▸ **Dataset records**:
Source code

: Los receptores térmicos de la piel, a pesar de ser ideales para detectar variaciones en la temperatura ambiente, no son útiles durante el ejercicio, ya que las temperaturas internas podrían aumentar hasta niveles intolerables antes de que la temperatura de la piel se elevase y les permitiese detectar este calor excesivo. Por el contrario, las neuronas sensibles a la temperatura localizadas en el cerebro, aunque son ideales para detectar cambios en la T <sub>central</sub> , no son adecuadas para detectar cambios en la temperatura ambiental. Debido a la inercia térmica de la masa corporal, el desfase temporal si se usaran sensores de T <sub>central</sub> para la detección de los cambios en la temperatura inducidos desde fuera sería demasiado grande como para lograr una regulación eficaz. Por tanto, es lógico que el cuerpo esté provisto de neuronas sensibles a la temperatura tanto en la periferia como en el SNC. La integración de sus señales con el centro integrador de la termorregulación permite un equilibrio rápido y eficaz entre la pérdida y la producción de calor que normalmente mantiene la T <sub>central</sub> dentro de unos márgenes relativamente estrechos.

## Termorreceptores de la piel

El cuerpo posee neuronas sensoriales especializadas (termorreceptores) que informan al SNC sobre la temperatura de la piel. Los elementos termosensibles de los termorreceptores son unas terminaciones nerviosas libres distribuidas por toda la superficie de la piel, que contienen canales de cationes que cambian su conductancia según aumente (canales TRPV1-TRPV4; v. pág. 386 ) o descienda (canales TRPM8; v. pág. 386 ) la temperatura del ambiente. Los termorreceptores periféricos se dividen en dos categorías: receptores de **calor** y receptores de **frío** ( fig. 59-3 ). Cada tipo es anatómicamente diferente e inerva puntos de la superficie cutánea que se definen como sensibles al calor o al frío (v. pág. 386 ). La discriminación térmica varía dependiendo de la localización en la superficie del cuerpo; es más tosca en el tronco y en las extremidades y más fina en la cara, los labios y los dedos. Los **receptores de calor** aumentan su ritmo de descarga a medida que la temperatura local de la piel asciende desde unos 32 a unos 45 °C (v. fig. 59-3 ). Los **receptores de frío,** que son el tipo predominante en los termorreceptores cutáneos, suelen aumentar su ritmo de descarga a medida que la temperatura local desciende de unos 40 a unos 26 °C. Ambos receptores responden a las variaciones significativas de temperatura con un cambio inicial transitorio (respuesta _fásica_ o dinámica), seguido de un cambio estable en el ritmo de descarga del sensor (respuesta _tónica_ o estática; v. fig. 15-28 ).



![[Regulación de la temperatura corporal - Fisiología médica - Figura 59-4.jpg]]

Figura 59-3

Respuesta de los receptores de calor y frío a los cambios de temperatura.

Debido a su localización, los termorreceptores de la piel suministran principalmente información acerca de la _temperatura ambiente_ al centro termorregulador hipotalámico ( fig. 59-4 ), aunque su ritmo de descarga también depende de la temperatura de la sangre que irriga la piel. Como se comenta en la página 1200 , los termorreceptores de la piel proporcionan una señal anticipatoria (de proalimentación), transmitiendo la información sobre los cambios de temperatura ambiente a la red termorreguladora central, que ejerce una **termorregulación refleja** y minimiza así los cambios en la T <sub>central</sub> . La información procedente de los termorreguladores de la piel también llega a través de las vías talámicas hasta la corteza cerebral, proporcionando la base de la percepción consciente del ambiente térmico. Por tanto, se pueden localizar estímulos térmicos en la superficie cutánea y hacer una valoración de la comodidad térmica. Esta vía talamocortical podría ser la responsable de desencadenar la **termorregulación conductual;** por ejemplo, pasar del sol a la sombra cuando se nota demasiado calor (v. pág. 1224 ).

▸ **Instructions for the task**:
Extract the entries above verbatim.

▸ **Your response**:
Source code

: Los receptores térmicos de la piel, a pesar de ser ideales para detectar variaciones en la temperatura ambiente, no son útiles durante el ejercicio, ya que las temperaturas internas podrían aumentar hasta niveles intolerables antes de que la temperatura de la piel se elevase y les permitiese detectar este calor excesivo. Por el contrario, las neuronas sensibles a la temperatura localizadas en el cerebro, aunque son ideales para detectar cambios en la T <sub>central</sub> , no son adecuadas para detectar cambios en la temperatura ambiental. Debido a la inercia térmica de la masa corporal, el desfase temporal si se usaran sensores de T <sub>central</sub> para la detección de los cambios en la temperatura inducidos desde fuera sería demasiado grande como para lograr una regulación eficaz. Por tanto, es lógico que el cuerpo esté provisto de neuronas sensibles a la temperatura tanto en la periferia como en el SNC. La integración de sus señales con el centro integrador de la termorregulación permite un equilibrio rápido y eficaz entre la pérdida y la producción de calor que normalmente mantiene la T <sub>central</sub> dentro de unos márgenes relativamente estrechos.

## Termorreceptores de la piel

El cuerpo posee neuronas sensoriales especializadas (termorreceptores) que informan al SNC sobre la temperatura de la piel. Los elementos termosensibles de los termorreceptores son unas terminaciones nerviosas libres distribuidas por toda la superficie de la piel, que contienen canales de cationes que cambian su conductancia según aumente (canales TRPV1-TRPV4; v. pág. 386 ) o descienda (canales TRPM8; v. pág. 386 ) la temperatura del ambiente. Los termorreceptores periféricos se dividen en dos categorías: receptores de **calor** y receptores de **frío** ( fig. 59-3 ). Cada tipo es anatómicamente diferente e inerva puntos de la superficie cutánea que se definen como sensibles al calor o al frío (v. pág. 386 ). La discriminación térmica varía dependiendo de la localización en la superficie del cuerpo; es más tosca en el tronco y en las extremidades y más fina en la cara, los labios y los dedos. Los **receptores de calor** aumentan su ritmo de descarga a medida que la temperatura local de la piel asciende desde unos 32 a unos 45 °C (v. fig. 59-3 ). Los **receptores de frío,** que son el tipo predominante en los termorreceptores cutáneos, suelen aumentar su ritmo de descarga a medida que la temperatura local desciende de unos 40 a unos 26 °C. Ambos receptores responden a las variaciones significativas de temperatura con un cambio inicial transitorio (respuesta _fásica_ o dinámica), seguido de un cambio estable en el ritmo de descarga del sensor (respuesta _tónica_ o estática; v. fig. 15-28 ).



![[Regulación de la temperatura corporal - Fisiología médica - Figura 59-4.jpg]]

Figura 59-3

Respuesta de los receptores de calor y frío a los cambios de temperatura.

Debido a su localización, los termorreceptores de la piel suministran principalmente información acerca de la _temperatura ambiente_ al centro termorregulador hipotalámico ( fig. 59-4 ), aunque su ritmo de descarga también depende de la temperatura de la sangre que irriga la piel. Como se comenta en la página 1200 , los termorreceptores de la piel proporcionan una señal anticipatoria (de proalimentación), transmitiendo la información sobre los cambios de temperatura ambiente a la red termorreguladora central, que ejerce una **termorregulación refleja** y minimiza así los cambios en la T <sub>central</sub> . La información procedente de los termorreguladores de la piel también llega a través de las vías talámicas hasta la corteza cerebral, proporcionando la base de la percepción consciente del ambiente térmico. Por tanto, se pueden localizar estímulos térmicos en la superficie cutánea y hacer una valoración de la comodidad térmica. Esta vía talamocortical podría ser la responsable de desencadenar la **termorregulación conductual;** por ejemplo, pasar del sol a la sombra cuando se nota demasiado calor (v. pág. 1224 ).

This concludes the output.